──────── Teks Bacaan

Beliau berkata: “Oleh sebab itu Nabi shallallaahu „alaihi wasallam tidak
mengkafirkan orang yang ragu terhadap qudrah Allah ta‟alaa, karena hal itu
tidak terjadi kecuali setelah sampainya hujjah risaliyyah. Begitu juga Ibnu
Uqail mengatakan dan membawanya kepada makna bahwa dakwah belum sampai
kepadanya. Sedangkan pilihan Syaikh Taqiyyuddin dalam masalah sifat adalah
bahwa orang yang jahil (terhadapnya) tidak dikafirkan, dan adapun di dalam
masalah syirik dan yang serupa dengannya maka sikap beliau tidak seperti itu,
sebagaimana nanti insya Allah kita akan melihat sebagian ucapannya, dan telah
kami utarakan sebagian ucapan beliau tentang paham ittihadiyyah (Wihdatul
Wujud) dan yang lainnya serta pengkafiran beliau terhadap orang yang ragu akan
kekafiran mereka. Penyusun Ikhtiyarat (pendapat-pendapat pilihan) Syaikh
berkata: “Orang murtad itu adalah orang yang menyekutukan Allah, atau orang
yang membenci Rasul-Nya atau apa yang beliau bawa atau meninggalkan
pengingkaran setiap yang mungkar dengan hatinya atau mengira bahwa di antara
sahabat ada orang yang berperang bersama orang-orang kafir atau membolehkan hal
itu atau mengingkari suatu ijma yang diijmakan secara qath‟iy atau menjadikan
antara dirinya dengan Allah para perantara yang mana dia tawakkal kepadanya,
menyerunya dan memohon syafa‟at kepadanya, maka dia itu kafir berdasarkan ijma.

────────────────
──────── Cuplikan Data

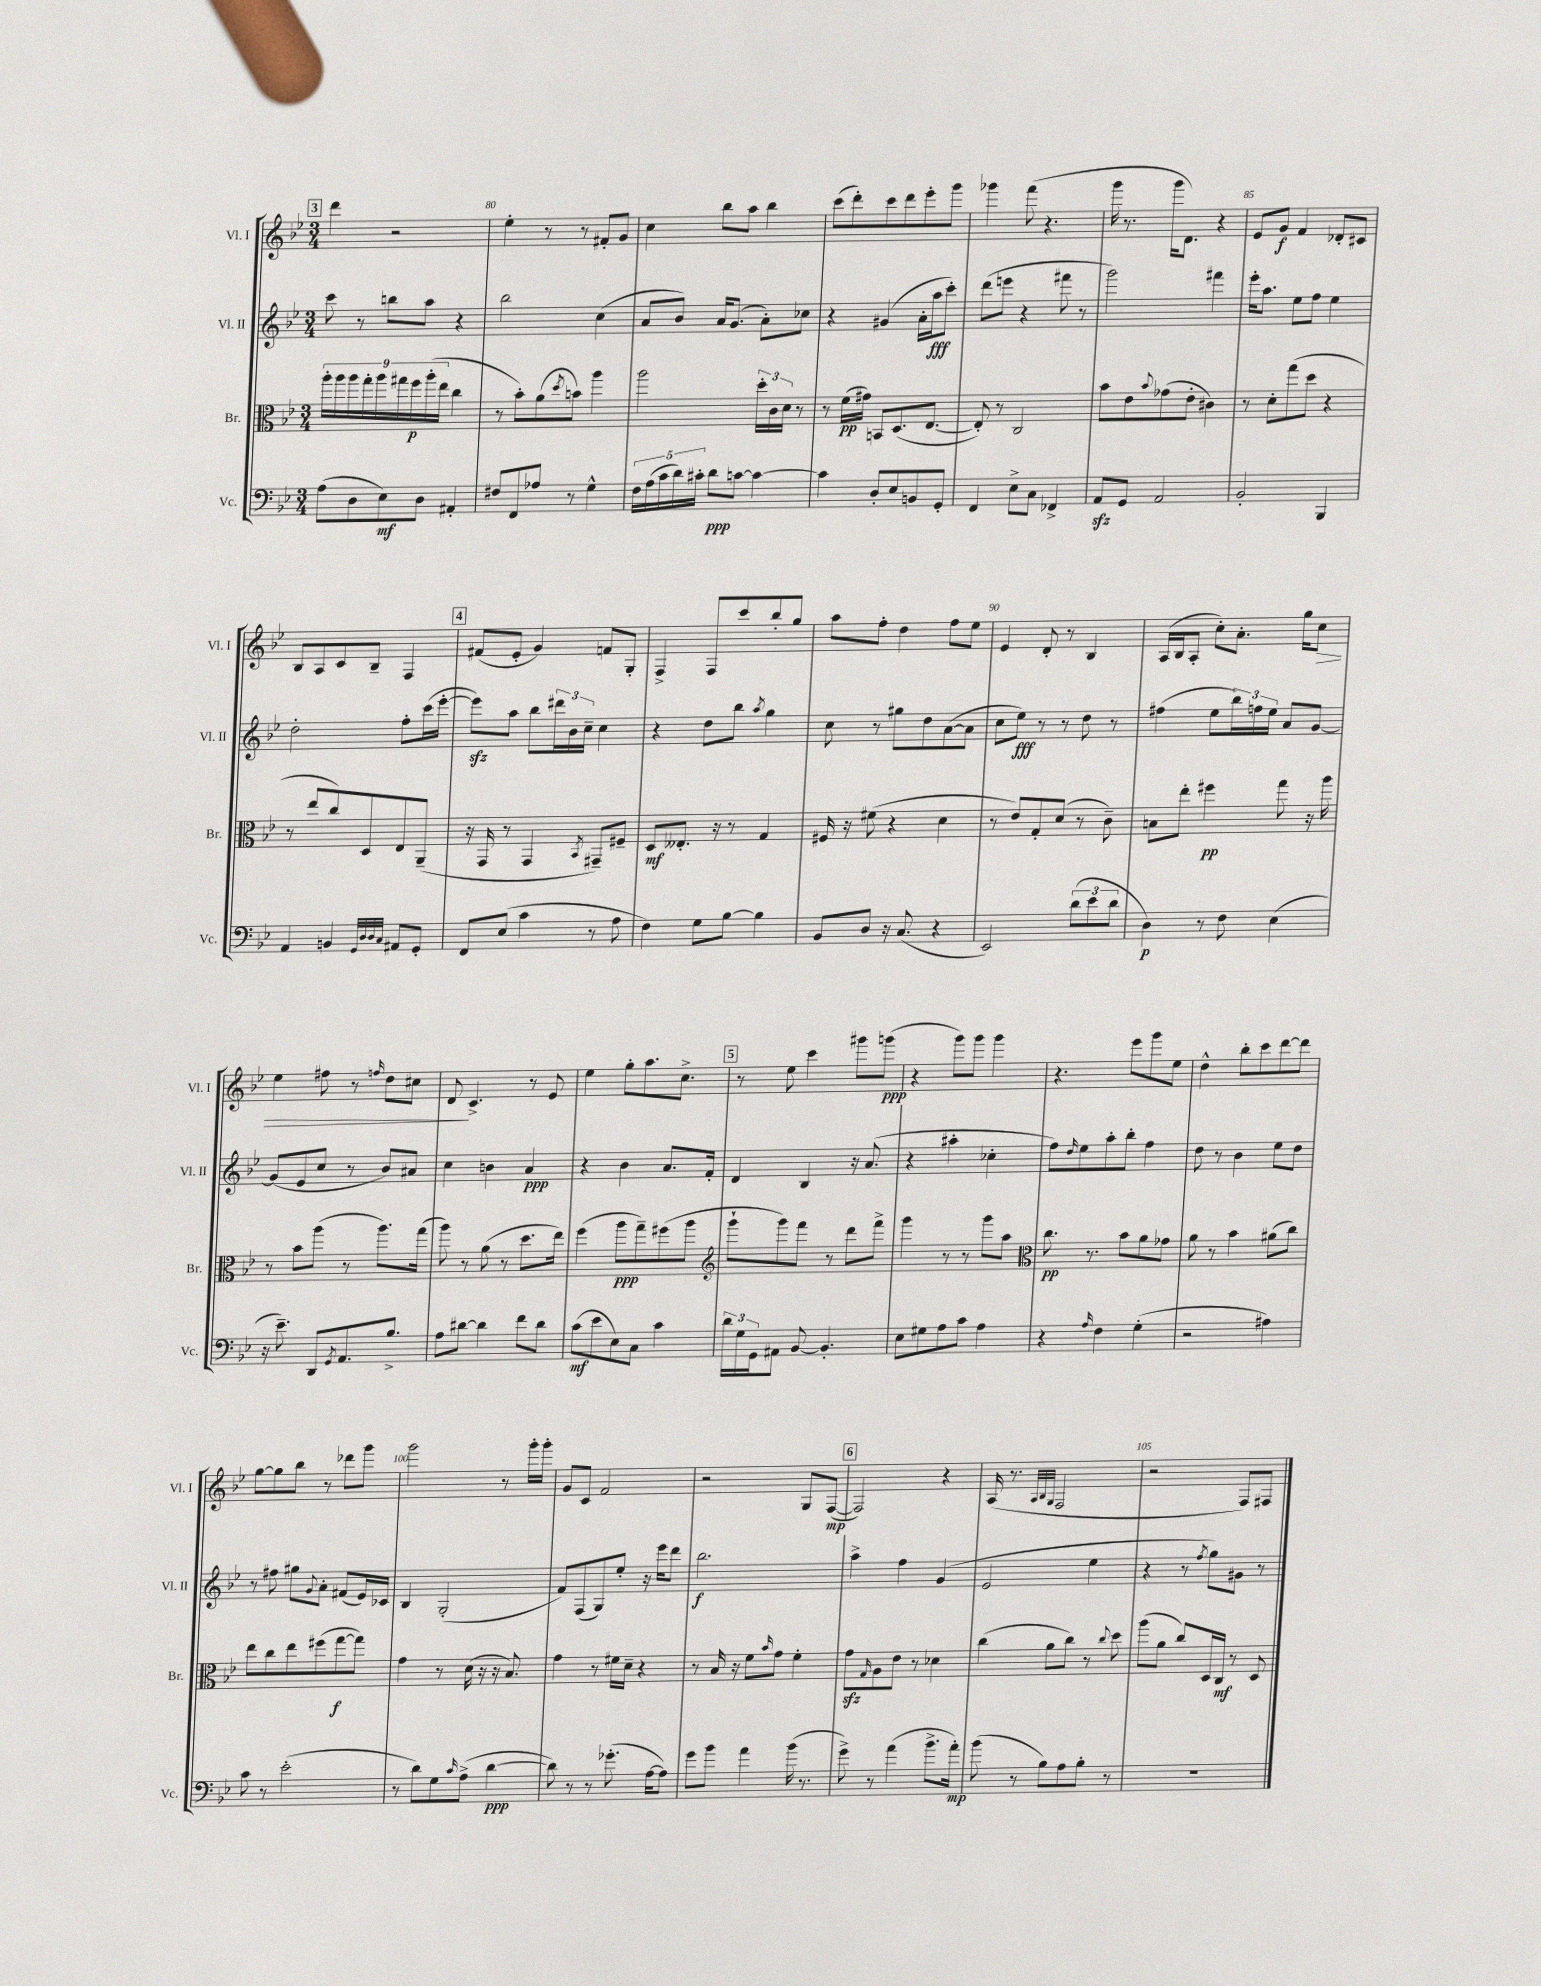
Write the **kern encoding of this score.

**kern	**dynam	**kern	**dynam	**kern	**dynam	**kern	**dynam
*part4	*part4	*part3	*part3	*part2	*part2	*part1	*part1
*staff4	*staff4	*staff3	*staff3	*staff2	*staff2	*staff1	*staff1
*I"Vc.	*	*I"Br.	*	*I"Vl. II	*	*I"Vl. I	*
*I'Vc.	*	*I'Br.	*	*I'Vl. II	*	*I'Vl. I	*
*clefF4	*	*clefC3	*	*clefG2	*	*clefG2	*
*k[b-e-]	*	*k[b-e-]	*	*k[b-e-]	*	*k[b-e-]	*
*M3/4	*	*M3/4	*	*M3/4	*	*M3/4	*
!!LO:REH:place=s1:t=3
=79	=79	=79	=79	=79	=79	=79	=79
(8A\L	.	18aa'\LL	.	8ccc\	.	4ddd\	.
.	.	18aa\	.	.	.	.	.
.	.	18aa\	.	.	.	.	.
8D\	.	.	.	8r	.	.	.
.	.	18gg'\	.	.	.	.	.
.	.	18aa\	.	.	.	.	.
8E-\)	mf	.	.	8bbn\L	.	2r	.
.	.	18gg#X\	.	.	.	.	.
.	.	18ff\	p	.	.	.	.
8D\J	.	.	.	8aa\J	.	.	.
.	.	(18aa'\	.	.	.	.	.
.	.	18ee-\JJ	.	.	.	.	.
4AA#X'/	.	4cc\	.	4r	.	.	.
=80	=80	=80	=80	=80	=80	=80	=80
8F#X/L	.	8r	.	2bb-\	.	4ee-'\	.
8FF/	.	8b-'\L)	.	.	.	.	.
8A-X/J	.	(8a\	.	.	.	8r	.
.	.	8qdd/	.	.	.	.	.
8r	.	8bn\J)	.	.	.	8r	.
4G^^\	.	4aa\	.	(4cc\	.	8f#X'/L	.
.	.	.	.	.	.	8g/J	.
=81	=81	=81	=81	=81	=81	=81	=81
20F\LL	.	2aa\	.	8a/L	.	4cc\	.
(20A\	.	.	.	.	.	.	.
20c\	.	.	.	.	.	.	.
.	.	.	.	8b-/J)	.	.	.
20d\)	.	.	.	.	.	.	.
20c#X'\JJ	.	.	.	.	.	.	.
8d\L	ppp	.	.	16a/KL	.	8bb-\L	.
.	.	.	.	(8.g/J	.	.	.
[8cn\J	.	.	.	.	.	8aa\J	.
4c\_	.	24dd'\LL	.	8a'\L)	.	4bb-\	.
.	.	24c\	.	.	.	.	.
.	.	24d\JJ	.	.	.	.	.
.	.	8r	.	8cc-X\J	.	.	.
=82	=82	=82	=82	=82	=82	=82	=82
4c\]	.	8r	.	4r	.	(8ccc\L	.
.	.	(16f\LL	pp	.	.	8ddd'\)	.
.	.	16g#X\JJ)	.	.	.	.	.
8D'/L	.	8BBn/L	.	(4g#X/	.	8ccc\	.
8E-/	.	(8.D/	.	.	.	8ddd\	.
8BBn/	.	.	.	16a'\LL	.	8eee-'\	.
.	.	[8.E-/J	.	16aa\J	fff	.	.
8GG'/J	.	.	.	8ccc'\J)	.	8ggg\J	.
=83	=83	=83	=83	=83	=83	=83	=83
4FF/	.	8E-'/])	.	(8ddd\L	.	4ggg-X\	.
.	.	8r	.	8eeen\J	.	.	.
8E-^\L	.	2C/	.	4r	.	(8fff\	.
8C\J	.	.	.	.	.	4.r	.
4FF-X^/	.	.	.	8fff#X\	.	.	.
.	.	.	.	8r	.	.	.
=84	=84	=84	=84	=84	=84	=84	=84
8AAzz/L	.	8b-\L	.	2ggg\)	.	16ggg\	.
.	.	.	.	.	.	8.r	.
8GG/J	.	8e-\	.	.	.	.	.
.	.	8qqb-/	.	.	.	.	.
2AA/	.	(8g-X\	.	.	.	16ggg\KL	.
.	.	.	.	.	.	8.d\J)	.
.	.	8e-'\J	.	.	.	.	.
.	.	4c#X\)	.	4fff#X\	.	4r	.
=85	=85	=85	=85	=85	=85	=85	=85
2BB-'/	.	8r	.	16eee-'\KL	.	8e-/L	.
.	.	.	.	8.aa\J	.	.	.
.	.	8d'\L	.	.	.	8g/J	f
.	.	(8gg\	.	8ee-\L	.	4f/	.
.	.	8dd\J	.	8ff\J	.	.	.
4BBB-/	.	4r	.	4ee-\	.	8d-X'/L	.
.	.	.	.	.	.	8c#X/J	.
!!LO:LB:g=z
=86	=86	=86	=86	=86	=86	=86	=86
4AA/	.	8r	.	2dd'\	.	8B-/L	.
.	.	8ee-/L	.	.	.	8A/	.
4BBn/	.	8cc/)	.	.	.	8c/	.
.	.	8D/	.	.	.	8B-~/J	.
32qqGG/LLL	.	.	.	.	.	.	.
32qqD/	.	.	.	.	.	.	.
32qqD/	.	.	.	.	.	.	.
32qqC/JJJ	.	.	.	.	.	.	.
8AA#X/L	.	8E-/	.	8ff'\L	.	4F/	.
8GG'/J	.	(8AA~/J	.	(16ccc\L	.	.	.
.	.	.	.	[16eee-'\JJ	.	.	.
!!LO:REH:place=s1:t=4
=87	=87	=87	=87	=87	=87	=87	=87
8FF/L	.	16r	.	8eee-zz\L])	.	(8f#X/L	.
.	.	16GG/	.	.	.	.	.
(8E-/J	.	8r	.	8aa\J	.	8e-'/J	.
4c\	.	4GG/	.	8bb-\L	.	4g/)	.
.	.	.	.	24ddd#X\L	.	.	.
.	.	.	.	24b-\	.	.	.
.	.	.	.	24cc~\JJ	.	.	.
.	.	8qBB-/	.	.	.	.	.
8r	.	8GG#X~/L)	.	4cc\	.	8fn/L	.
8A\	.	8F#X~/J	.	.	.	8G'/J	.
=88	=88	=88	=88	=88	=88	=88	=88
4F\)	.	8D/L	mf	4r	.	4F^/	.
.	.	8.E--X'/J	.	.	.	.	.
8G\L	.	.	.	8dd\L	.	8F/L	.
.	.	16r	.	.	.	.	.
[8B-\J	.	8r	.	8bb-\J	.	8ccc/	.
.	.	.	.	8qaa/	.	.	.
4B-\]	.	4G/	.	4gg\	.	8bb-'/	.
.	.	.	.	.	.	8gg/J	.
=89	=89	=89	=89	=89	=89	=89	=89
8BB-/L	.	16F#X/	.	8cc\	.	8aa\L	.
.	.	16r	.	.	.	.	.
8D/J	.	(8f#X\	.	8r	.	8ff'\J	.
16r	.	4r	.	8gg#X\L	.	4dd\	.
(8.C/	.	.	.	.	.	.	.
.	.	.	.	8dd\	.	.	.
4r	.	4d\	.	([8a\	.	8ff\L	.
.	.	.	.	8a\J]	.	8ee-\J	.
=90	=90	=90	=90	=90	=90	=90	=90
2EE-/)	.	8r	.	8cc\L	.	4e-/	.
.	.	8e-/L)	.	8ee-\J)	fff	.	.
.	.	8G'/	.	8r	.	8d'/	.
.	.	(8d/J	.	8r	.	8r	.
(12d\L	.	8r	.	8dd\	.	4B-/	.
12e-\	.	.	.	.	.	.	.
.	.	8c~\)	.	8r	.	.	.
12d\J	.	.	.	.	.	.	.
=91	=91	=91	=91	=91	=91	=91	=91
4D\)	p	8Bn\L	.	(4ff#X\	.	(16A/LL	.
.	.	.	.	.	.	16B-/J	.
.	.	8ee-'\J	.	.	.	8A'/J	.
8r	.	4ff#X\	pp	8ee-\L	.	8cc'\L)	.
8F\	.	.	.	24bb-\L)	.	8.a'\J	.
.	.	.	.	24ffn\	.	.	.
.	.	.	.	24ee-\JJ	.	.	.
(4E-\	.	8gg\	.	8a/L	.	.	.
.	.	.	.	.	.	16gg\KL	.
!	!	!	!	!	!	!	!LO:HP:b
.	.	16r	.	[8g/J	.	8cc\J	>
.	.	16aa\	.	.	.	.	.
!!LO:LB:g=z
=92	=92	=92	=92	=92	=92	=92	=92
16r	.	8r	.	(8g/L]	.	4ee-\	.
8.e-~\)	.	.	.	.	.	.	.
.	.	8b-\L	.	8e-/	.	.	.
8DD/L	.	(8aa\J	.	8cc/J	.	8ff#X\	.
8qGG/	.	.	.	.	.	.	.
8.AA/	.	8r	.	8r	.	8r	.
.	.	.	.	.	.	16qqffn/	.
.	.	8.aa\L)	.	8b-/L)	.	8dd\L	.
8.B-^/J	.	.	.	.	.	.	.
.	.	.	.	8a#X/J	.	8cc#X\J	.
.	.	(16gg\Jk	.	.	.	.	.
=93	=93	=93	=93	=93	=93	=93	=93
8A\L	.	8aa\)	.	4cc\	.	8d/	.
[8d#X\J	.	8r	.	.	.	4.c^/	]
4d#\]	.	(8a\	.	4bn\	.	.	.
.	.	8r	.	.	.	.	.
8f\L	.	8.dd\L	.	4a/	ppp	8r	.
8d#\J	.	.	.	.	.	8e-/	.
.	.	16ee-\Jk)	.	.	.	.	.
=94	=94	=94	=94	=94	=94	=94	=94
(8c\L	mf	(4ff\	.	4r	.	4ee-\	.
8e-\	.	.	.	.	.	.	.
8E-\)	.	8aa\L	ppp	4b-\	.	8gg'\L	.
8C\J	.	8gg~\)	.	.	.	8.aa\	.
4c\	.	(8ff#X\	.	8.a/L	.	.	.
.	.	.	.	.	.	8.cc^\J	.
.	.	8aa\J	.	.	.	.	.
.	.	.	.	16f'/Jk	.	.	.
!!LO:REH:place=s1:t=5
=95	=95	=95	=95	=95	=95	=95	=95
*	*	*clefG2	*	*	*	*	*
24d\LL	.	8ggg`\L	.	4d/	.	8r	.
24G\	.	.	.	.	.	.	.
24GG\J	.	.	.	.	.	.	.
8AA#X\J	.	8ggg\)	.	.	.	8ee-\	.
[8BB-/	.	8fff\J	.	4B-/	.	4ccc\	.
4.BB-'/]	.	8r	.	.	.	.	.
.	.	8ddd\L	.	16r	.	8ggg#X\L	.
.	.	.	.	(8.a/	.	.	.
.	.	8fff^\J	.	.	.	(8gggn\J	ppp
=96	=96	=96	=96	=96	=96	=96	=96
8E-\L	.	4ggg\	.	4r	.	4r	.
8G#X\	.	.	.	.	.	.	.
8A\	.	8r	.	4aa#X'\	.	8ggg\L)	.
8c\J	.	8r	.	.	.	8ggg\J	.
4A\	.	8ggg\L	.	4cc-X'\	.	4ggg\	.
.	.	8aa\J	.	.	.	.	.
=97	=97	=97	=97	=97	=97	=97	=97
*	*	*clefC3	*	*	*	*	*
4r	.	8.cc\	pp	8ff\L)	.	4.r	.
.	.	.	.	16qqdd/	.	.	.
.	.	.	.	8ee-\	.	.	.
.	.	8.r	.	.	.	.	.
16qqA/	.	.	.	.	.	.	.
4F\	.	.	.	8aa'\	.	.	.
.	.	8b-\L	.	8bb-'\J	.	8eee-\L	.
(4G'\	.	8a\	.	4ff\	.	8ggg\	.
.	.	8g-X\J	.	.	.	8ee-\J	.
=98	=98	=98	=98	=98	=98	=98	=98
2r	.	8a\	.	8dd\	.	4dd^^\	.
.	.	8r	.	8r	.	.	.
.	.	4b-\	.	4b-\	.	8bb-'\L	.
.	.	.	.	.	.	8ccc\	.
4A#X\)	.	(8a#X\L	.	8ee-\L	.	[8ddd\	.
.	.	8cc\J)	.	8dd\J	.	8ddd\J]	.
!!LO:LB:g=z
=99	=99	=99	=99	=99	=99	=99	=99
8c\	.	8ee-\L	.	8r	.	[8gg\L	.
8r	.	8cc\	.	8ff#X\	.	8gg\]	.
(2e-'\	.	8ee-\	.	8gg#X\L	.	8bb-\J	.
.	.	.	.	8qqg/	.	.	.
.	.	(8ff#X\	.	8a'\J	.	8r	.
.	.	[8gg\	f	(8f#X/L	.	8ddd-X\L	.
.	.	8gg\J])	.	16e-/L)	.	8ggg\J	.
.	.	.	.	16c-X/JJ	.	.	.
=100	=100	=100	=100	=100	=100	=100	=100
8r	.	4g\	.	4B-/	.	2ggg\	.
8d\L)	.	.	.	.	.	.	.
8G\	.	8r	.	(2G'/	.	.	.
16qqc/	.	.	.	.	.	.	.
(8A^\J	.	(16d\	.	.	.	.	.
.	.	16r	.	.	.	.	.
[4d\	ppp	16r	.	.	.	8r	.
.	.	8.B-/)	.	.	.	.	.
.	.	.	.	.	.	16ggg'\LL	.
.	.	.	.	.	.	16ggg'\JJ	.
=101	=101	=101	=101	=101	=101	=101	=101
8d\])	.	4g\	.	8f/L)	.	8g/L	.
8r	.	.	.	(8F/	.	8c/J	.
8r	.	8r	.	8G/)	.	2f/	.
(8.g-X'\	.	16f#X\LL	.	8ee-'/J	.	.	.
.	.	16d~\JJ	.	.	.	.	.
.	.	4r	.	16r	.	.	.
[16A\KL	.	.	.	16eee-\KL	.	.	.
8A\J])	.	.	.	8ddd\J	.	.	.
=102	=102	=102	=102	=102	=102	=102	=102
8g\L	.	8r	.	2.bb-\	f	2r	.
8b-\J	.	16B-/	.	.	.	.	.
.	.	16r	.	.	.	.	.
4a\	.	8f\L	.	.	.	.	.
.	.	16qqb-/	.	.	.	.	.
.	.	8g\J	.	.	.	.	.
(16b-\	.	4f'\	.	.	.	8G/L	.
8.r	.	.	.	.	.	.	.
.	.	.	.	.	.	([8F/J	mp
!!LO:REH:place=s1:t=6
=103	=103	=103	=103	=103	=103	=103	=103
8g^\)	.	8gzz\L	.	4aa^\	.	2F/])	.
.	.	16qqG/	.	.	.	.	.
8r	.	8A\	.	.	.	.	.
(4a\	.	8e-\J	.	4ff\	.	.	.
.	.	8r	.	.	.	.	.
8.b-^\L	.	4d-X\	.	(4g/	.	4r	.
16a'\Jk)	mp	.	.	.	.	.	.
=104	=104	=104	=104	=104	=104	=104	=104
(8b-\	.	(4cc\	.	2e-/	.	(16A/	.
.	.	.	.	.	.	8.r	.
8r	.	.	.	.	.	.	.
.	.	.	.	.	.	32qqA/LLL	.
.	.	.	.	.	.	32qqB-/	.
.	.	.	.	.	.	32qqG/JJJ	.
8B-\L)	.	8a\L	.	.	.	2F/	.
8A\	.	8cc\J)	.	.	.	.	.
8B-'\J	.	8r	.	4ee-\	.	.	.
.	.	8qqcc/	.	.	.	.	.
8r	.	8dd\	.	.	.	.	.
=105	=105	=105	=105	=105	=105	=105	=105
2.r	.	(8aa\L	.	4r	.	2r	.
.	.	8a\J	.	.	.	.	.
.	.	8cc/L)	.	8r	.	.	.
.	.	.	.	8qff/	.	.	.
.	.	16D/L	.	8gg\L)	.	.	.
.	.	16C/JJ	mf	.	.	.	.
.	.	8r	.	8g#X\J	.	8F/L)	.
.	.	8D/	.	8r	.	8F#X/J	.
==	==	==	==	==	==	==	==
*-	*-	*-	*-	*-	*-	*-	*-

────────────────

Tugas Wajib 1 = Menurut kutipan tentang pengkafiran, apa pilihan Syaikh Taqiyyuddin dalam masalah sifat mengenai orang yang jahil?
Tugas Wajib 2 = Tentukan apakah setiap pernyataan berikut sesuai dengan kutipan tentang pengkafiran, lalu sertakan kata-kata kutipan yang menentukannya. (a) Nabi shallallaahu „alaihi wasallam mengkafirkan orang yang ragu terhadap qudrah Allah. (b) Ibnu Uqail membawanya kepada makna bahwa dakwah belum sampai kepadanya. (c) Orang yang menjadikan para perantara antara dirinya dengan Allah hanya dianggap berdosa, bukan kafir.
Tugas Wajib 3 = Teruskan kutipan tentang pengkafiran mulai dari sesudah kalimat terakhirnya.
Item-item tersebut berasal dari sumber lain.

Jawaban Tugas 1 = Orang yang jahil terhadapnya tidak dikafirkan.

Jawaban Tugas 2 =
(a) Tidak: "tidak mengkafirkan orang yang ragu terhadap qudrah Allah ta‟alaa".
(b) Ya: "membawanya kepada makna bahwa dakwah belum sampai kepadanya".
(c) Tidak: "maka dia itu kafir berdasarkan ijma".

Jawaban Tugas 3 =
Dan barangsiapa ragu tentang suatu sifat Allah sedangkan orang semacam dia itu
tidak wajar tidak mengetahuinya maka dia murtad, dan bila orang semacam dia itu
wajar tidak mengetahuinya maka dia tidak murtad, oleh sebab itu Nabi
shallallaahu „alaihi wasallam tidak mengkafirkan orang yang ragu terhadap
qudrah Allah ta‟alaa.” Di dalam mukaffirat (hal-hal yang mengkafirkan) yang
dituturkan lebih dahulu beliau memuthlaqkannya begitu saja, namun dalam hal
sifat beliau membedakan antara oarng yang jahil dengan yang lainnya.”(Al Intishar Li Hizbillahil Muwahhidin, Aqidatul
Muwahhidin: 18).
Namun
sebenarnya, hadits itu bukan berkaitan dengan orang yang ragu terhadap sifat
qudrah Allah Subhaanahu Wa Ta‟aalaa, karena seandainya orang tersebut
mengingkari qudrah-Nya, tentu dia tidak perlu mewasiatkan kepada keluarganya
agar membakar jasadnya bila dia sudah mati dan akan membiarkan jasadnya dikubur
biasa saja, sebab Allah Subhaanahu Wa Ta‟aalaa tidak akan mampu untuk
membangkitkannya (sesuai keyakinannya). Dan tatkala dia mewasiatkan hal tersebut,
berarti dia meyakini benar bahwa Allah Subhaanahu Wa Ta‟aalaa akan
membangkitkan jasadnya bila dikubur biasa. Ini artinya bahwa yang dia ingkari
itu bukan qudrah Allah Subhaanahu Wa Ta‟aalaa secara umum, akan tetapi
rincian dari qudrah Allah Subhaanahu Wa Ta‟aalaa tersebut, yaitu qudrah
Allah untuk membangkitkan jasadnnya bila telah dibakar dan ditaburkan di
mana-mana, dan inilah yang tidak dia ketahui.
Syaikhul
Islam rahimahullah berkata: “Laki-laki ini mengira bahwa Allah tidak
kuasa terhadap dirinya bila jasadnya sudah bertebaran di mana-mana, di mana dia
mengira bahwa Allah tidak akan membangkitkannya bila jasadnya sudah seperti itu…”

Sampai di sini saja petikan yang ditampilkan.